FDIC Revises Guidance on Operation Choke Point (July 29, 2014)
The FDIC has clarified its previous guidance related to the DOJ’s Operation Choke Point, which encourages financial institutions to scrutinize payment processor clients that process payments for certain types of businesses. The FDIC’s original guidance to banks, published in 2008, described the potential risks associated with dealing with third-party payment processors (TPPPs). That guidance—along with an informational article published in 2011—included an example list of “risky” merchant types, effectively discouraging banks from associating with TPPPs that provide processing for merchants, such as telemarketers and tobacco sellers, among others.
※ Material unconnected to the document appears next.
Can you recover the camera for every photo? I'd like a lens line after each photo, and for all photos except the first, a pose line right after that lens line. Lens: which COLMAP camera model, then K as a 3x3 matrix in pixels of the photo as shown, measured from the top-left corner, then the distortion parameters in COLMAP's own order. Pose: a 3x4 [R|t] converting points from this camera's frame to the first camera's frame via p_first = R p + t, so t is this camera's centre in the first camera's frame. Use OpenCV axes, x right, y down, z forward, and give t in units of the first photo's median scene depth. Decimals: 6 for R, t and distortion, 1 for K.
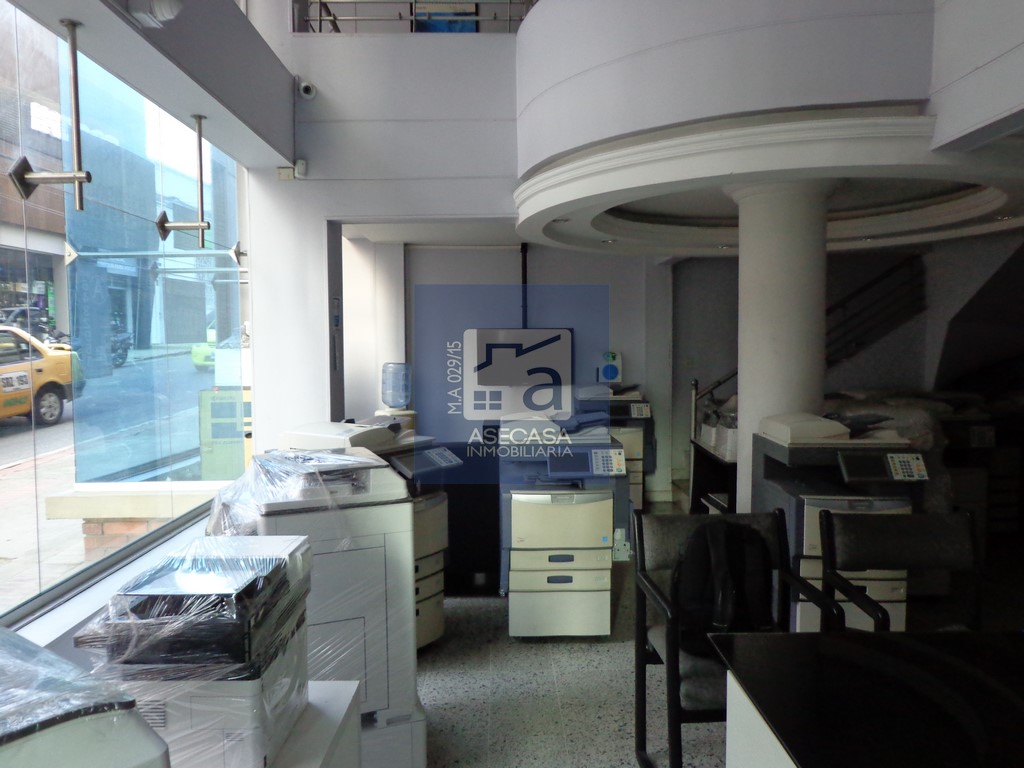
lens RADIAL K [[749.9, 0, 507.6], [0, 749.9, 388.4], [0, 0, 1]] dist [-0.002735, -0.004392]
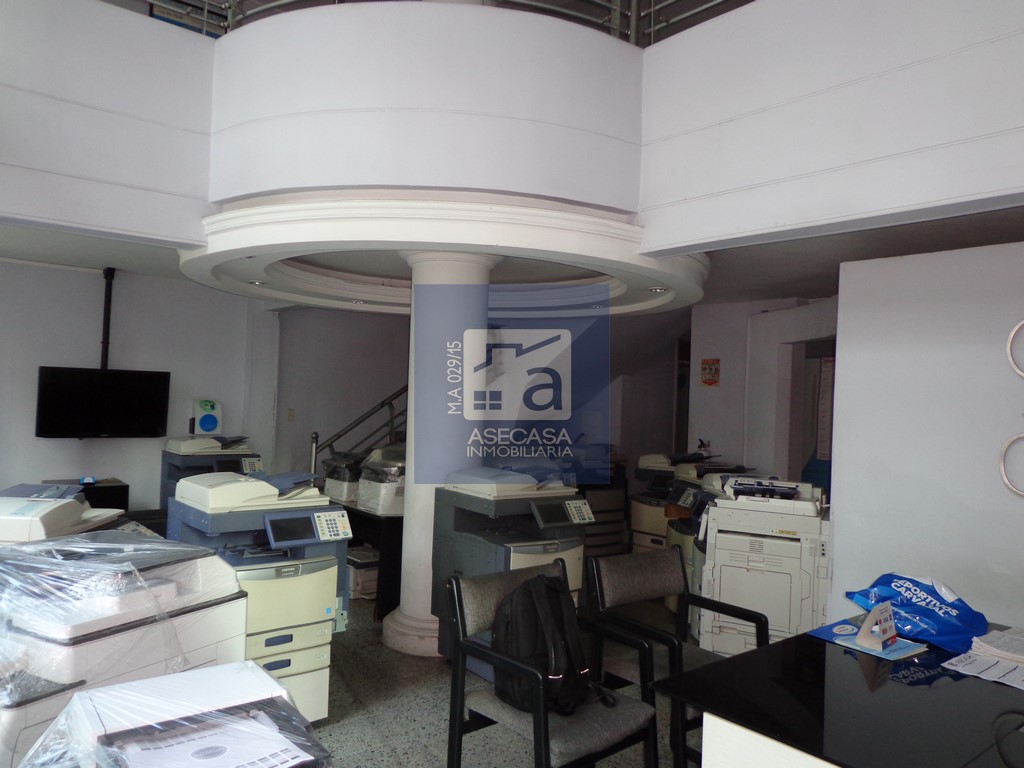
lens RADIAL K [[749.9, 0, 511.4], [0, 749.9, 379.9], [0, 0, 1]] dist [-0.002735, -0.004392]
pose [[0.794338, 0.046157, 0.605720, -0.256533], [-0.000398, 0.997149, -0.075463, -0.011477], [-0.607476, 0.059702, 0.792092, 0.118292]]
Operation Choke Point has come under fire from Congress and merchants, which argue the program is being used to target legitimate businesses that DOJ simply deems unsavory, including payday lenders and money services businesses. In June, a House Oversight and Government Reform Committee published a report claiming the program was harmful to legitimate merchants and lacked legal authority. Meanwhile, payday lender trade group, the Community Financial Services Association of America (CFSAA), sued federal regulators over the initiative.
In the wake of the tumult, the FDIC has reissued its guidance without the controversial list of examples. The list “led to misunderstandings regarding the FDIC’s supervisory approach to institutions’ relationships with TPPPs, resulting in the misperception that the listed examples of merchant categories were prohibited or discouraged,” the agency said.